The goal of our models is to predict the fire radiative power of a full day, based on the fire of the previous day, its rate of measurement and meteorological data of the full 2 days. To split the long timeseries into 2 day samples, we use the fire_forecast.data_preparation.cut_data_all_samples
script. The script takes a netcdf file with the fire timeseries and the meteorological data and splits it into 2 day samples. Additionally it splits the data into train, test and validation sets. The usage is as follows:
usage: cut_data_all_shifts.py [-h] [--output_path OUTPUT_PATH] [--fire_number_threshold FIRE_NUMBER_THRESHOLD] [--measurement_threshold MEASUREMENT_THRESHOLD] [--validation_split VALIDATION_SPLIT]
[--test_split TEST_SPLIT]
data_paths [data_paths ...]
Script to select 48 hour snippets from long timeseries. Additionally, snippets are produced with 23 houly shifts for all possible 48 hour snippets.
positional arguments:
data_paths Paths of data to read.
options:
-h, --help show this help message and exit
--output_path OUTPUT_PATH
Path to output dataset.
--fire_number_threshold FIRE_NUMBER_THRESHOLD
Threshold value for number of fires in the 48 hour snippets (no threshold for intensity). Default: 1.
--measurement_threshold MEASUREMENT_THRESHOLD
Threshold value for the number of measured values in the 48 hour snippets (non-zero values in offire). Default: 1.
--validation_split VALIDATION_SPLIT
Validation split fraction (between 0 and 1). Default: 0.
--test_split TEST_SPLIT
Test split fraction (between 0 and 1). Default: 0.
The data is saved in netcdf format, which is not ideal for training deep learning models. Therefore we convert the data to h5 format with the fire_forecast.data_preparation.create_training_set
script. The usage is as follows:
usage: create_training_set.py [-h] [--filename_start FILENAME_START] [--filter_nans FILTER_NANS] [--fire_number_threshold_first_day FIRE_NUMBER_THRESHOLD_FIRST_DAY]
[--measurement_threshold_first_day MEASUREMENT_THRESHOLD_FIRST_DAY] [--fire_number_threshold_second_day FIRE_NUMBER_THRESHOLD_SECOND_DAY]
[--measurement_threshold_second_day MEASUREMENT_THRESHOLD_SECOND_DAY]
input_path output_file meteo_variables [meteo_variables ...]
Create a training set in h5 format from the postprocessed data snippets in netCDF format. Additional filtering can be applied to the data.
positional arguments:
input_path Path to the postprocessed data file or directory of files thatare to be concatenated.
output_file Path to the output file.
meteo_variables List of meteo variables to include in the training set.
options:
-h, --help show this help message and exit
--filename_start FILENAME_START
File name start of all files to choose from the input directory.
--filter_nans FILTER_NANS
Whether to filter out nan values. Default: True.

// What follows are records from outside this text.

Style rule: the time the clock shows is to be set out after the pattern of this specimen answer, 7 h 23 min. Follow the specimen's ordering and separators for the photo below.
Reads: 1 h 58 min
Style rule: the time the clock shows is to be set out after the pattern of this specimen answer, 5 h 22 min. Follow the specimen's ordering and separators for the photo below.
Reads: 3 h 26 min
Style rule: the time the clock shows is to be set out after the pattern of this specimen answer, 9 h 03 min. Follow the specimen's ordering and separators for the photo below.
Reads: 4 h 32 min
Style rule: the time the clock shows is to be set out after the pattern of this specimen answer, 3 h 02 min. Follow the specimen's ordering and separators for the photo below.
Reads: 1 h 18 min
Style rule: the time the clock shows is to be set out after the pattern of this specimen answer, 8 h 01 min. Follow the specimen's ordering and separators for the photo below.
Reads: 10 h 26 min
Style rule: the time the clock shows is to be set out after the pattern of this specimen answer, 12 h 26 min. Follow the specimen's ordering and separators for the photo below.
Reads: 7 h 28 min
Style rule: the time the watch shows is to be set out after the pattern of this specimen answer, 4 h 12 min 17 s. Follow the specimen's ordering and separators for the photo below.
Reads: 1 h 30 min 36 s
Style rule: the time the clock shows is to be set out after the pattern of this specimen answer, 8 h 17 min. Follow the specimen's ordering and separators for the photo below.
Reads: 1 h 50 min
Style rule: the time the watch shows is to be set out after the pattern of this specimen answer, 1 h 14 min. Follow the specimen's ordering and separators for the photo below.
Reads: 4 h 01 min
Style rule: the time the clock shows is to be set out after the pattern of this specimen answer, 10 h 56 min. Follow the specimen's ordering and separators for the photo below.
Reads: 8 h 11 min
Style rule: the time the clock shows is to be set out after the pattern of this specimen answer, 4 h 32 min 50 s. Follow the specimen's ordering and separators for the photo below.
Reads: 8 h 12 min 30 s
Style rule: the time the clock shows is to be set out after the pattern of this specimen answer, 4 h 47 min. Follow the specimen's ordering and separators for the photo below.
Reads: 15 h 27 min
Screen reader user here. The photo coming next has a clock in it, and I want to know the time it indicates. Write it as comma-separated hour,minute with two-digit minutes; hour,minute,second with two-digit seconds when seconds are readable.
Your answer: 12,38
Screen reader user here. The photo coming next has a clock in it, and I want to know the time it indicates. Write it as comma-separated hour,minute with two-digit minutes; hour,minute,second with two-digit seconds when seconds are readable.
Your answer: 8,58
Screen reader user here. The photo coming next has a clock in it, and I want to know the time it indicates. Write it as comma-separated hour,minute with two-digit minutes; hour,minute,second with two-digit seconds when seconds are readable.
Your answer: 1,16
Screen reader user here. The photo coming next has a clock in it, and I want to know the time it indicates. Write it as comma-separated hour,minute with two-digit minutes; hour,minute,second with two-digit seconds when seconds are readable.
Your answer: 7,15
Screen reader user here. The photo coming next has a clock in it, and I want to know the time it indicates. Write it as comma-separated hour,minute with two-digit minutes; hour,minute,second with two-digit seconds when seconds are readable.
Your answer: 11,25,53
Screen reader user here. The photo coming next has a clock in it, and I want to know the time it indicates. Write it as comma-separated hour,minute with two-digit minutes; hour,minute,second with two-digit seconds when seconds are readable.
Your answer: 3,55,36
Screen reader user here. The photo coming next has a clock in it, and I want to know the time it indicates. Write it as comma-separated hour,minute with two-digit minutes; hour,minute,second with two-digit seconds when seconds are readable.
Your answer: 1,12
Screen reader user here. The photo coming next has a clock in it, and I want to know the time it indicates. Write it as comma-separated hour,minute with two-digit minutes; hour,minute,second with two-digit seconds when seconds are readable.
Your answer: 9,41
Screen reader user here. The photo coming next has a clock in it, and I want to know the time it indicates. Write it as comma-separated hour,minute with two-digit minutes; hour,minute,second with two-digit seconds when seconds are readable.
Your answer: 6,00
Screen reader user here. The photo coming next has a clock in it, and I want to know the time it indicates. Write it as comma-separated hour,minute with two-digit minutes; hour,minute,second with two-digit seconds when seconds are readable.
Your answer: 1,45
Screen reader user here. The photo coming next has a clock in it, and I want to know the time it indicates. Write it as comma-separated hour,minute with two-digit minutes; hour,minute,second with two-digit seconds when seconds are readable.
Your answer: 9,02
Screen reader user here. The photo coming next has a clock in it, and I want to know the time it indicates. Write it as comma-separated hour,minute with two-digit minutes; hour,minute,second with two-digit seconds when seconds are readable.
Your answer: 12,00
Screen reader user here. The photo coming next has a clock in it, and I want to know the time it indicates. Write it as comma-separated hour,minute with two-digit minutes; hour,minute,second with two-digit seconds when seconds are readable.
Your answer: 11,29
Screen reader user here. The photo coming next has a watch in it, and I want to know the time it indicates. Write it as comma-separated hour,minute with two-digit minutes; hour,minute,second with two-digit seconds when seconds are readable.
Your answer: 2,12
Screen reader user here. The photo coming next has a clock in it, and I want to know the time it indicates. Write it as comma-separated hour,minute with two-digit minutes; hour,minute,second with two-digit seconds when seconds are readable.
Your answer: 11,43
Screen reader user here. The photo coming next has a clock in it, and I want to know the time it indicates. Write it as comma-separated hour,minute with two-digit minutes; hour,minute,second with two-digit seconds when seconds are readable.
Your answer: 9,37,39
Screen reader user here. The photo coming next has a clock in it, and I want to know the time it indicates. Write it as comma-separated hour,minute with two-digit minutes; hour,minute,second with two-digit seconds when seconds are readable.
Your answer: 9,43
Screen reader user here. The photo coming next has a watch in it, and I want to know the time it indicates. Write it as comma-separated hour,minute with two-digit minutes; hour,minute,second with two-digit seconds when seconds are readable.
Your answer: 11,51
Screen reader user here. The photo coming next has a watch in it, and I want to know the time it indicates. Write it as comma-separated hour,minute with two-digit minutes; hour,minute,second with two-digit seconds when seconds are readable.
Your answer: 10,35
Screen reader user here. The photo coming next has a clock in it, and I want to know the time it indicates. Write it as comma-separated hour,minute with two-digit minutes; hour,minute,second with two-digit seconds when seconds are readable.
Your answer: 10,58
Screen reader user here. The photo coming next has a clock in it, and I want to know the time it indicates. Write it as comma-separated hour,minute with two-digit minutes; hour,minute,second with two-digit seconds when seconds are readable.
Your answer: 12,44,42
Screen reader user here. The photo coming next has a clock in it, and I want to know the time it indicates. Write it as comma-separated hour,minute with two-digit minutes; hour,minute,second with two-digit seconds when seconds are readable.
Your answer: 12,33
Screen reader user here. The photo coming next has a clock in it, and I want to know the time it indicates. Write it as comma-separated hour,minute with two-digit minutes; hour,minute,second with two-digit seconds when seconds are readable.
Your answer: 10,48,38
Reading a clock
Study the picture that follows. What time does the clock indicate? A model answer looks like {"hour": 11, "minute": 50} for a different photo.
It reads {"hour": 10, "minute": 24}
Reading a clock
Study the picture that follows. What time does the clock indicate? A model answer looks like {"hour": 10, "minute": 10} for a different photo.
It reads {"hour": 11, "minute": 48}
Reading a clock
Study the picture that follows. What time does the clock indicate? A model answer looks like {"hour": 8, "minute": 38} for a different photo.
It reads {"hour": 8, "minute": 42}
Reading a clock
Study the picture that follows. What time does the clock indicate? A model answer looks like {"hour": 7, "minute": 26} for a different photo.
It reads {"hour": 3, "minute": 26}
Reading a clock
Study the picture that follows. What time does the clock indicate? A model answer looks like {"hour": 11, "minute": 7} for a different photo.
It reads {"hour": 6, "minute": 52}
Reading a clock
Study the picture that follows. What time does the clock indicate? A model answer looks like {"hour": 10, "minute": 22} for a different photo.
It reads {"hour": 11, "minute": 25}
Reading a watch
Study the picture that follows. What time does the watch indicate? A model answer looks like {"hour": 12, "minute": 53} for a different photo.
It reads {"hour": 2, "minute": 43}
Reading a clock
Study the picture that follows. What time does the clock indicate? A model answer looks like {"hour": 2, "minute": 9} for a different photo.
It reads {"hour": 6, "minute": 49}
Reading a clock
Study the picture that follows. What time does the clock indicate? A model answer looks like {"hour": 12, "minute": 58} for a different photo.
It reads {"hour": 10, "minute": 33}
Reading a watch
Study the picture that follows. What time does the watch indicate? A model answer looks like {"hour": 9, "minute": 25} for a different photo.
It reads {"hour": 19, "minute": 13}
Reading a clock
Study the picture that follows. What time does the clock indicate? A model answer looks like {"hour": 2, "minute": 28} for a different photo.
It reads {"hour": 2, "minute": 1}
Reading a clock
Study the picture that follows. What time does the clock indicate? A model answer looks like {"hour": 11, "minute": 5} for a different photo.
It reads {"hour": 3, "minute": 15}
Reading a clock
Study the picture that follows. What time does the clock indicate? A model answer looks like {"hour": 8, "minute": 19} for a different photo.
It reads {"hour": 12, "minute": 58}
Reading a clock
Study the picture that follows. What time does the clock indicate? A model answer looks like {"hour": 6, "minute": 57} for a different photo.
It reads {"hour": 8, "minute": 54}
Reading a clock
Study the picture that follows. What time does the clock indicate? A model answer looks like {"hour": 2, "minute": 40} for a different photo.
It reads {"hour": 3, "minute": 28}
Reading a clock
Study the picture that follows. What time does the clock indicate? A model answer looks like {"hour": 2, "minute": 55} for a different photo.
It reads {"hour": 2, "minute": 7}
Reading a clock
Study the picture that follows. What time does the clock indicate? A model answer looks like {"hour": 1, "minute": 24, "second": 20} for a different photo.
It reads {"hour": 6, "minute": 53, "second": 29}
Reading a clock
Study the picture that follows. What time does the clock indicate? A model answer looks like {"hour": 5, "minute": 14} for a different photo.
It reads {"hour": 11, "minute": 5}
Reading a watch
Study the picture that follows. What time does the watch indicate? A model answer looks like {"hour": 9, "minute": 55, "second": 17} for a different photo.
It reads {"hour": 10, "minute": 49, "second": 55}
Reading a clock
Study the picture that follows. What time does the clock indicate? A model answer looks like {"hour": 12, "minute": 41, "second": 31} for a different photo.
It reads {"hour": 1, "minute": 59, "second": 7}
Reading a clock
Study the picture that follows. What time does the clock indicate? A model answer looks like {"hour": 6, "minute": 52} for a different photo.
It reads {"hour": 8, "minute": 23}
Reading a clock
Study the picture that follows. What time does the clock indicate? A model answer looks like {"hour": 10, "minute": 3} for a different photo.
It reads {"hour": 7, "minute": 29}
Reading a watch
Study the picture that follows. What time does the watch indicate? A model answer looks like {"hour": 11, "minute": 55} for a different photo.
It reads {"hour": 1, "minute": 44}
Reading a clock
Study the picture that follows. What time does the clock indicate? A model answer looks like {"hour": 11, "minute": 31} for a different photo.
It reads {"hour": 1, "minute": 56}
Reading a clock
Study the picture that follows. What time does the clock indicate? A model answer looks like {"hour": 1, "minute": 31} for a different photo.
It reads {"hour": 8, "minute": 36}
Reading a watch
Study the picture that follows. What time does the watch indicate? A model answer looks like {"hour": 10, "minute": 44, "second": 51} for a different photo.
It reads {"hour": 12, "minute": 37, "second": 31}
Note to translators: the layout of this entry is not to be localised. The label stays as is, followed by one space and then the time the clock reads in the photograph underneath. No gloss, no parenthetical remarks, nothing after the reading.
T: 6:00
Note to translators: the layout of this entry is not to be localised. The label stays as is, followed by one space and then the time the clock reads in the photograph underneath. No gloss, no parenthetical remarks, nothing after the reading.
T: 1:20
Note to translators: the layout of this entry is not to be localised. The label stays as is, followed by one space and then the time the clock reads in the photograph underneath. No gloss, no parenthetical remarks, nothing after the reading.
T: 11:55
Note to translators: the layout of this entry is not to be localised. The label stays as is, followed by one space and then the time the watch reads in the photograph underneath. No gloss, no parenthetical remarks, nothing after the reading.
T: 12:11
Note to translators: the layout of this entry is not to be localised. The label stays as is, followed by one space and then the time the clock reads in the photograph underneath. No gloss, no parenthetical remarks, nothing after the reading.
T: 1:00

--fire_number_threshold_first_day FIRE_NUMBER_THRESHOLD_FIRST_DAY
Data with less fire occurencies (non-zero values in frpfire) on the first day are filtered out. Default: 1.
--measurement_threshold_first_day MEASUREMENT_THRESHOLD_FIRST_DAY
Data with less measurements (non-zero values in offire) on the first day are filtered out. Default: 1.
--fire_number_threshold_second_day FIRE_NUMBER_THRESHOLD_SECOND_DAY
Data with less fire occurencies (non-zero values in frpfire) on the second day are filtered out. Default: 1.
--measurement_threshold_second_day MEASUREMENT_THRESHOLD_SECOND_DAY
Data with less measurements (non-zero values in offire) on the second day are filtered out. Default: 1.
Deep learning tools are found in the module fire_forecast.deep_learning
. Here, you find the desciption of the main parts of the module and how to use them.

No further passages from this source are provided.